Document passage:
The working years of S. Korean workers will be extended a decade or more by a bipartisan bill passed by a subcommittee of the National Assembly requiring employers to guarantee employment until the age of 60.

The bill seeks to make good on an election pledge by both the ruling Saenuri and the opposition Democratic United Party (DUP). By substantially increasing the working age of the nation’s baby boomers, the new law is likely to change the dynamics of S. Korea’s corporate culture, boost economic security for an aging society, add to employers’ financial burdens and possibly hamper the job searches of recent graduates.

The legislative subcommittee of the National Assembly’s Environment and Labor Committee passed a bill Tuesday to require private and state-run companies to guarantee employment until workers are 60 years old. Currently the recommended retirement age of 60 is widely ignored by the private sector.

Bigger firms with more than 300 workers and state-run enterprises will be required to adopt the new retirement age as of Jan. 1, 2016. Smaller companies and central and local governments will have until Jan. 1, 2017 to make the change.

The law will help remedy an outdated corporate culture in which many workers are put out to pasture at a median age of 48.8, an age at which workers in most western firms are considered to be at the peak of their productivity. In smaller firms the actual median retirement age is 48.2 years. The official retirement age of 55 is so widely disregarded that a large percentage of workers must struggle to survive until their pensions kick in at the age of 60 or 61.

Data entries:
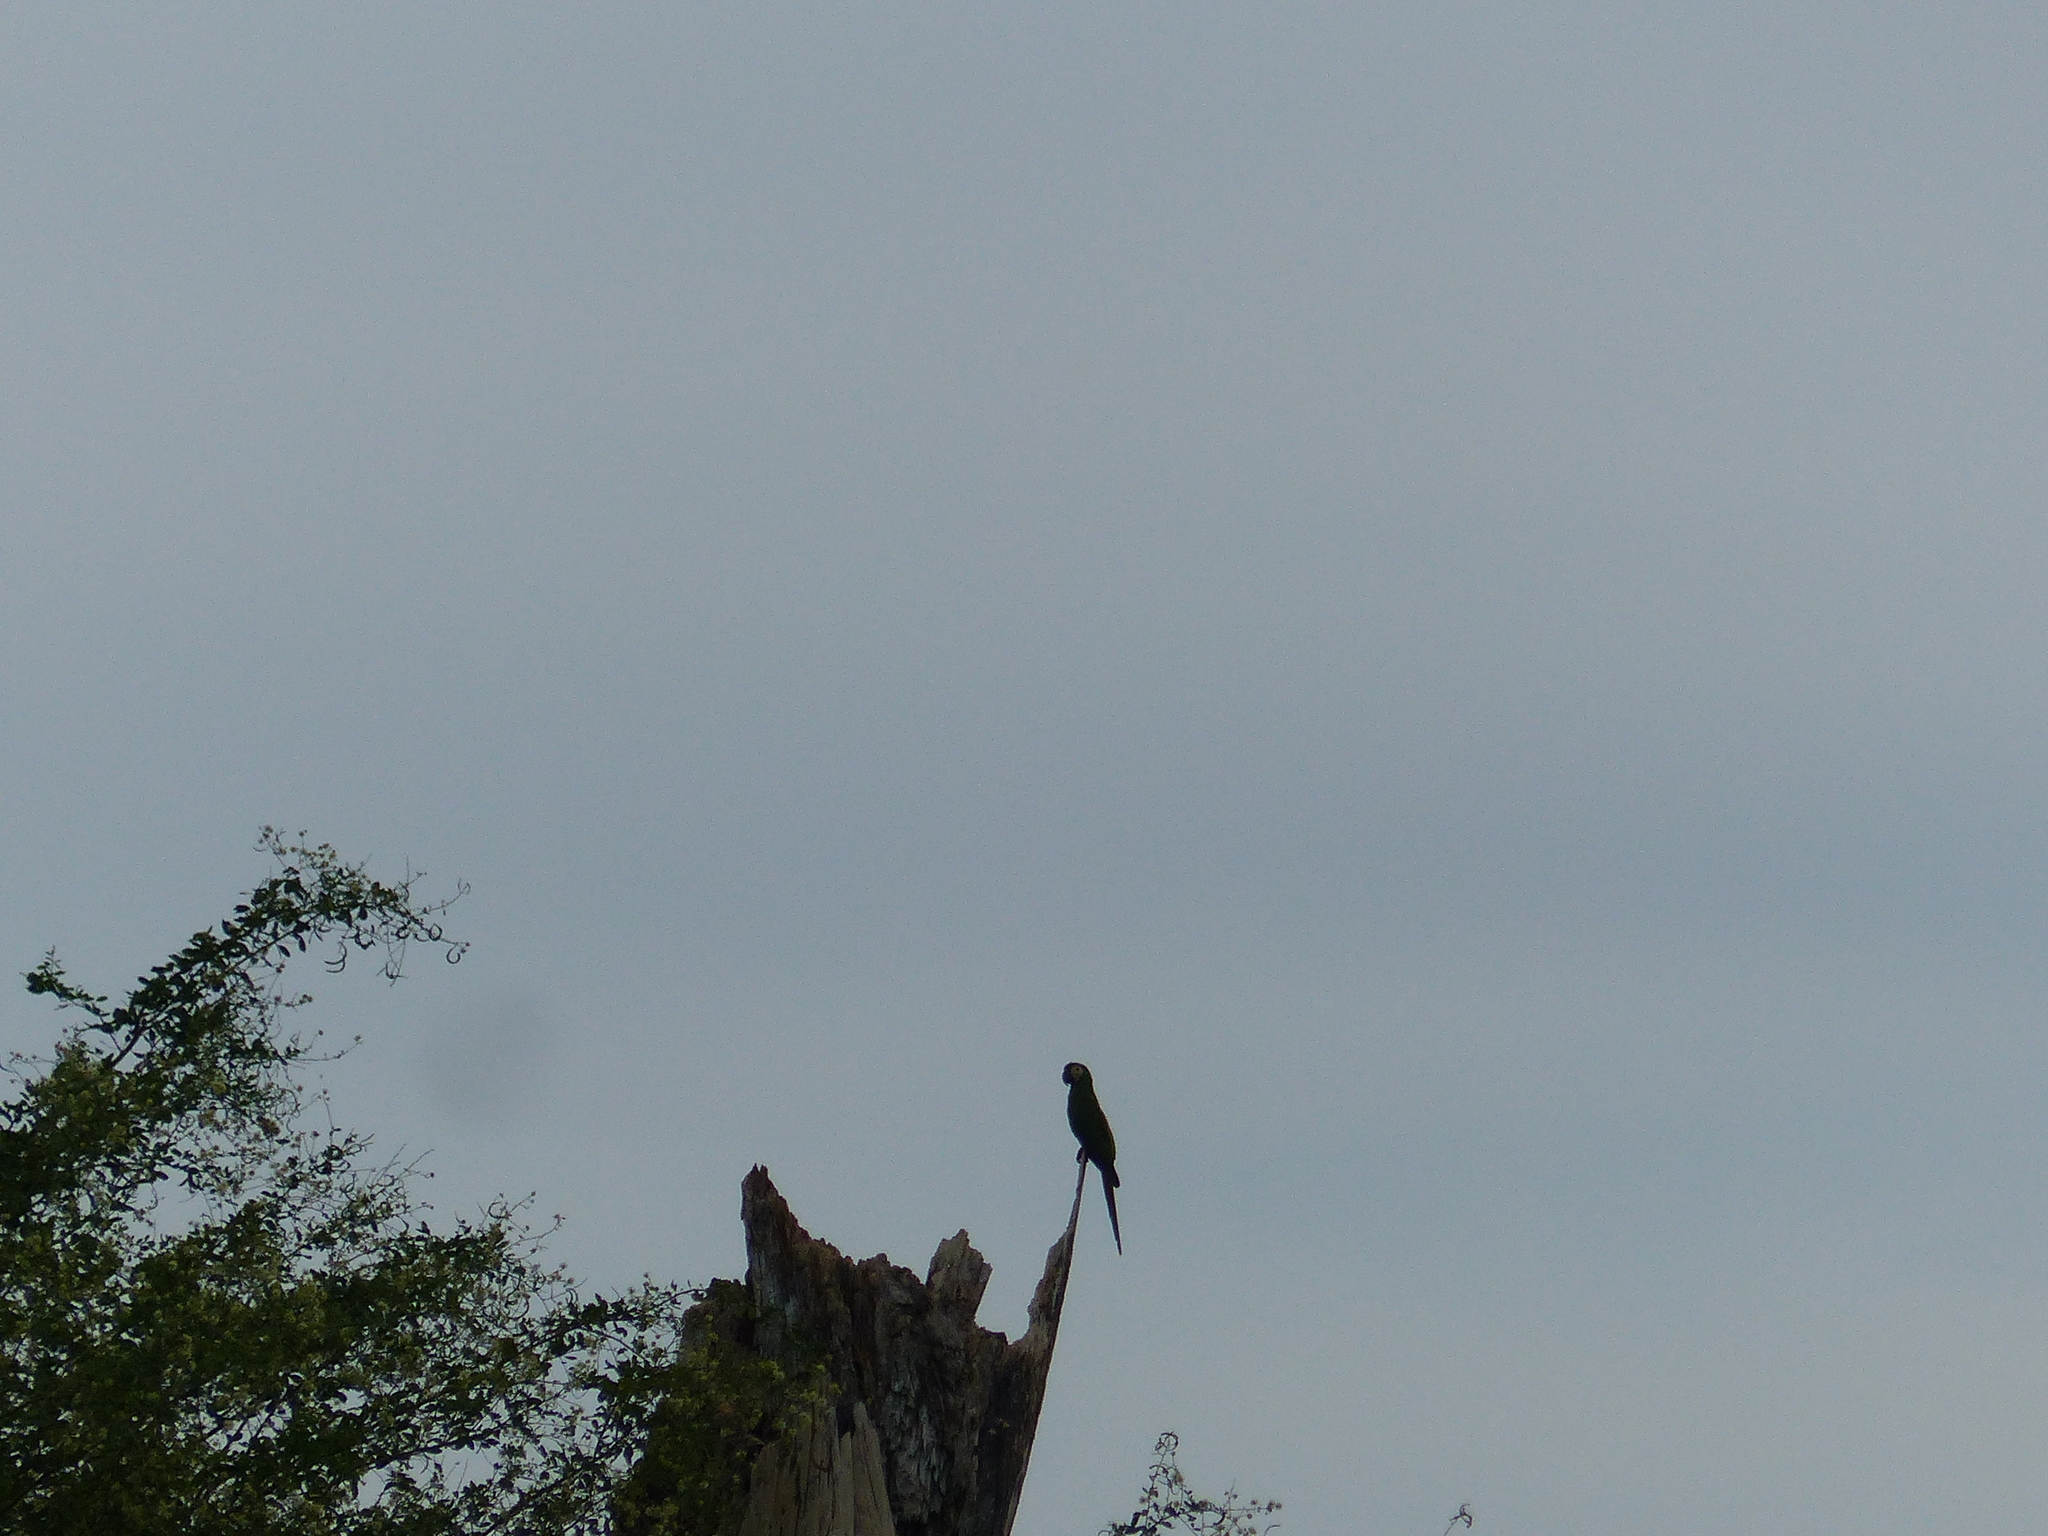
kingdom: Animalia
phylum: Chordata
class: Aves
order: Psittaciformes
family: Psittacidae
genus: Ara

==

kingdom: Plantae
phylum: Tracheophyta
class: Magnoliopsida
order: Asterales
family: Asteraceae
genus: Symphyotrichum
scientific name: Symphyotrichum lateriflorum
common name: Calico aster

...

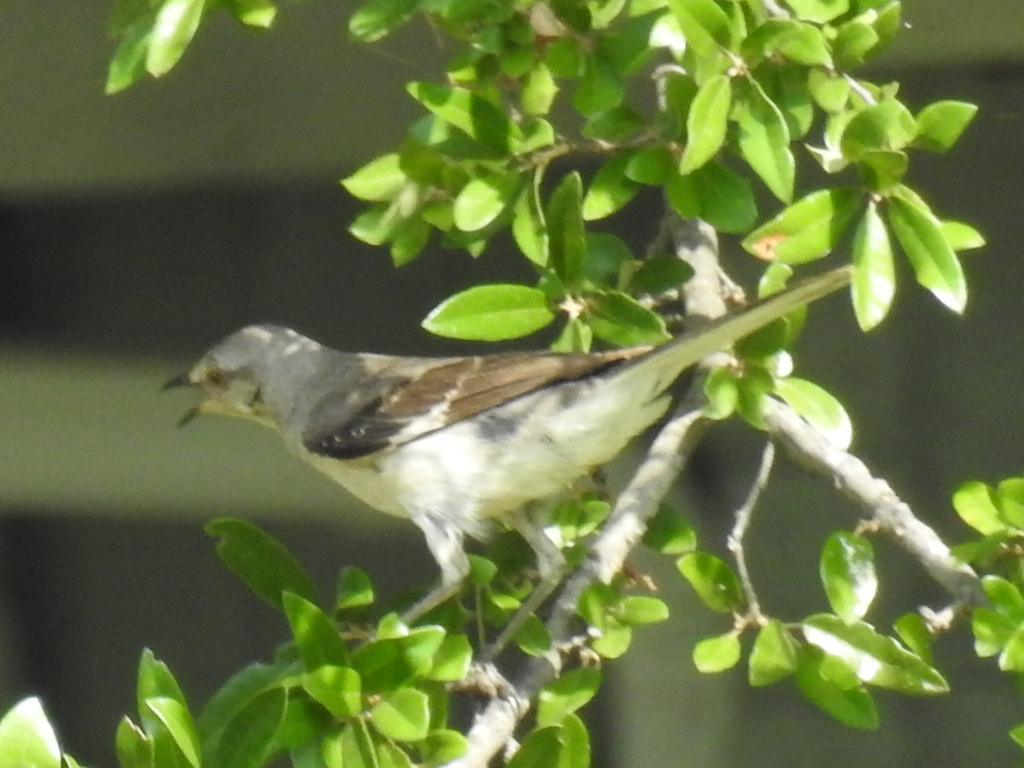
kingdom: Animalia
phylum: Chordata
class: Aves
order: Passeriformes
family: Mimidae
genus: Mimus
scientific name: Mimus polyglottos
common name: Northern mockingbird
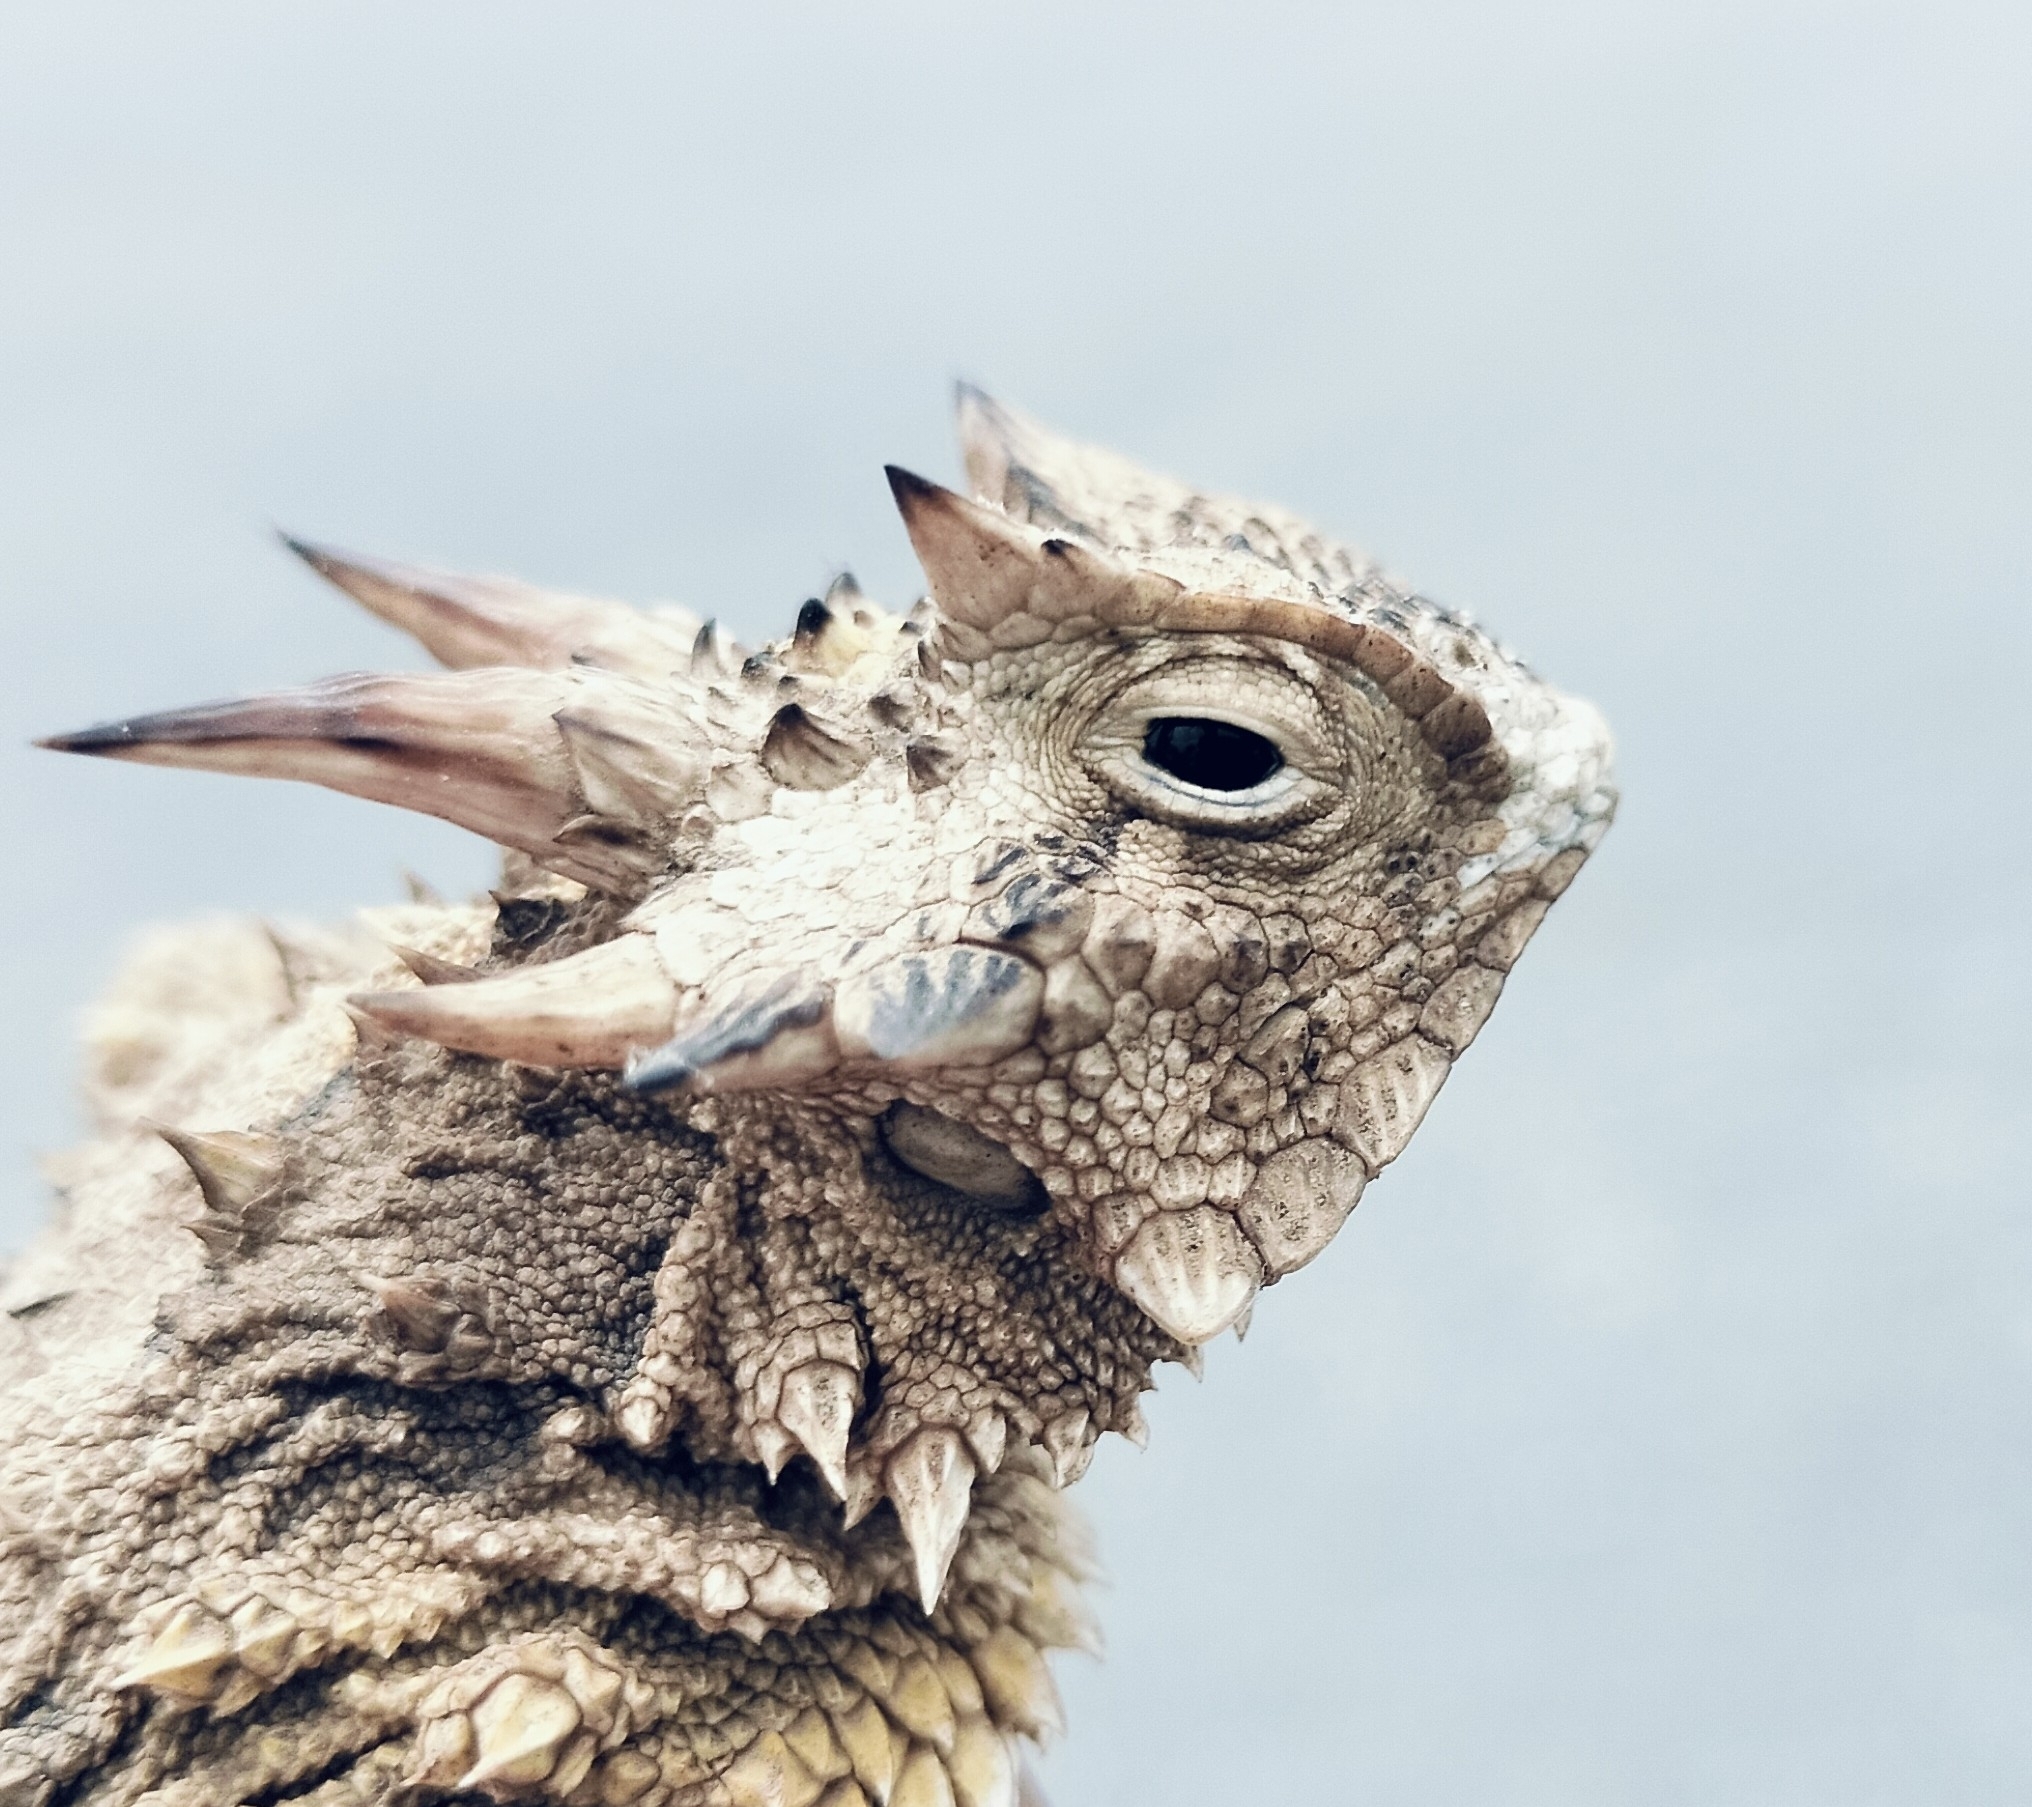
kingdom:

Task instructions:
A. Decide whether each of these statements agrees with the passage on South Korea's retirement-age bill, and back each yes or no with the text's deciding words: (i) Firms with more than 300 workers must adopt the new retirement age as of Jan. 1, 2016. (ii) The bill fulfills an election pledge made by the ruling Saenuri party alone. (iii) In smaller firms the actual median retirement age is 48.8 years.
B. Write the next part of the passage on South Korea's retirement-age bill, picking up after its final sentence.

Answer set:
A.
(i) Yes: "Bigger firms with more than 300 workers and state-run enterprises will be required to adopt the new retirement age as of Jan. 1, 2016."
(ii) No: "an election pledge by both the ruling Saenuri and the opposition Democratic United Party (DUP)."
(iii) No: "In smaller firms the actual median retirement age is 48.2 years."

B.
Korea’s current retirement age is an anomaly among industrialized nations in which the age if typically between a low of 60 in France and a high of 65 in Japan and the US. Among OECD nations the average retirement age is about 63.5 years.

The raising of the compulsory retirement age is being criticized by the business community. Under the current practice the average worker with more than 20 years of service earns twice that of a first-year hire, a much bigger disparity than the 130% prevailing among European firms, according to the Korean Business Federation.

The new law was hailed by labor unions who said the move was necessary to address the impact of an aging labor force. The number of workers aged 15 to 64 is expected to peak at 37.04 million in 2016 before going into a rather sharp decline due to one of the world’s lowest birth rates.